Dem gegenüber steht eine Begebenheit, die sich an der Schule meines Sohnes letzte Woche abspielte. Wir wohnen in einem Schulkreis, der sehr durchmischt ist. Der Prozentsatz der Kinder, welche deutschsprachig aufwächst, liegt bei etwa 10%, die anderen 90 % sind Kinder aus aller Welt und aus allen sozialen Schichten. Mein Sohn kam letzte Woche aus der Schule und erzählte mir, dass sein Lehrer vollends ausgetickt sei und wie ein Irrer durchs Klassenzimmer geschrien habe. Natürlich wollte ich wissen, was da genau passiert war und er erzählte mir, dass ein paar Kinder ein anderes ausgelacht und beleidigt hatten. Natürlich dachte ich sofort an eine wirklich krasse fette Beleidigung, aber es war in meinen Augen eher harmloser Natur, was da gesagt wurde. Mein Sohn erklärte mir, dass schon am ersten Tag in der neuen Klasse thematisiert wurde, was geduldet wird und was nicht. Und dass für das Hänseln und Mobben anderer Schüler eine Nulltoleranz bestehen würde, was der Lehrer an jenem Tag auch recht deutlich vermittelt hat. Und wenn ich auch nicht weiss, ob das allen Eltern so ergangen wäre, ich war rundum begeistert von dieser Anekdote. Diese Leidenschaft und Konsequenz, mit der da die Respektkultur vertreten wird, das finde ich persönlich grossartig. Wenn die Lehrerschaft eine klare Linie hat, dann ist das eine gute Grundvoraussetzung, dass das von Ihnen beschriebene Verhalten nicht einreissen kann. Aber natürlich fängt alles viel viel früher an. Und zwar zu Hause, in den eigenen 4 Wänden.

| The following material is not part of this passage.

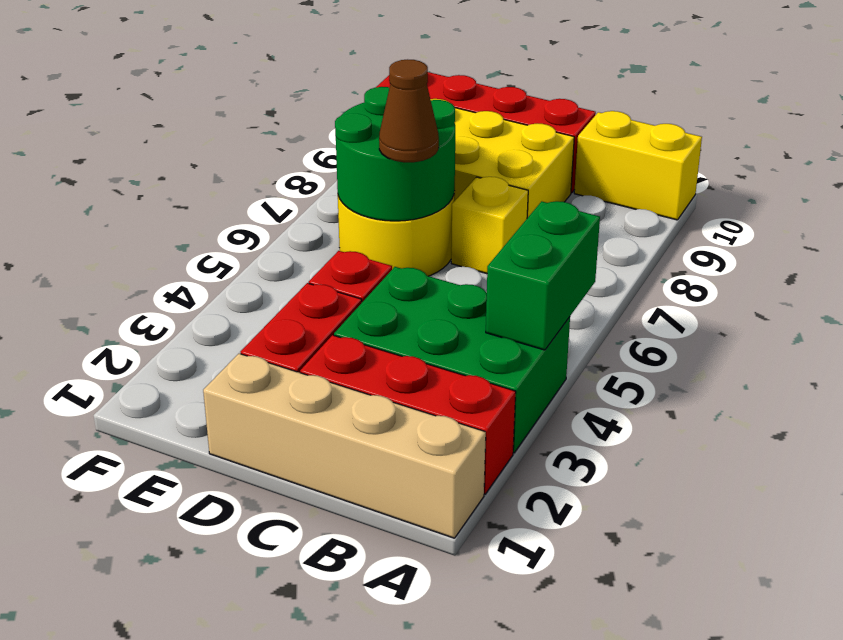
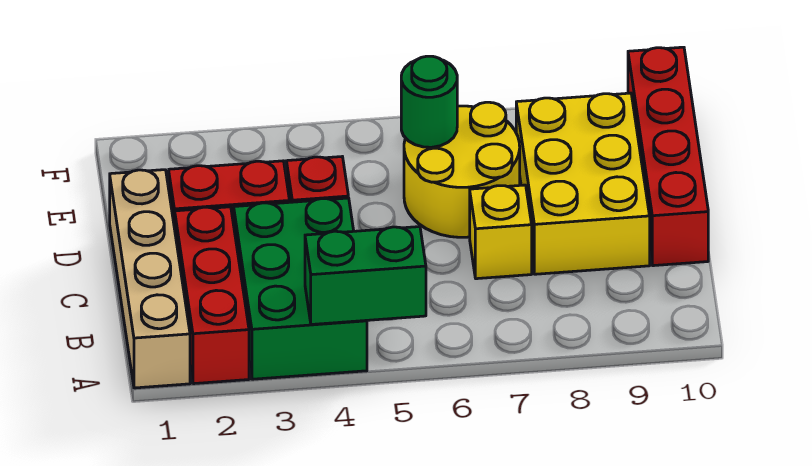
yellow 1x2 brick [574,111,702,220] -> none
green 2x2 round brick [335,87,455,221] -> green 1x1 round brick [401,56,457,147]
brown 1x1 cone [379,59,439,162] -> none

Ich sehe immer wieder, wie wenig Frusttoleranz man Kindern abverlangt, wie schnell Eltern den Kindern Zugeständnisse machen, damit sie ihre Ruhe haben. Da wird nachgegeben, ruhiggestellt, da lassen sich Eltern bis aufs Äusserste erpressen. Aus Angst, dass das Kind sonst laut ist, eine Szene macht, die Eltern blossstellt. Kinder sind imstande, ein Riesentheater zu machen, wenn sie nicht bekommen, was sie wollen. Das ist äusserst anstrengend, das weiss ich selber nur zu gut. Und ich weiss auch, dass man nicht immer die Nerven hat, das auszuhalten, da dagegenzuhalten. Aber ebenso weiss ich, dass man weder sich noch dem Nachwuchs längerfristig einen Gefallen tut, wenn man immer einlenkt. Kinder müssen sehr früh lernen, mit ihrem Frust umzugehen. Sie müssen lernen, wie sich ein Nein anfühlt und wie sie das selber aushalten können. Unsere Erziehungsmethoden lassen wenig Freiraum für den Umgang mit dem eigenen Stress. Und zwar auf beiden Seiten nicht. Wie schnell drücken wir Eltern unseren Kindern ein iPhone in die Hand, damit wir im Restaurant in Ruhe essen können. Das mag zuweilen eine tolle Strategie sein, aber sie führt unweigerlich dazu, dass man das Kind immer und jederzeit mit Hilfsmitteln besänftigt. Nicht ohne Grund heissen Nuggis auf English Pacifier und das wiederum auf Deutsch Besänftiger, Friedensstifter.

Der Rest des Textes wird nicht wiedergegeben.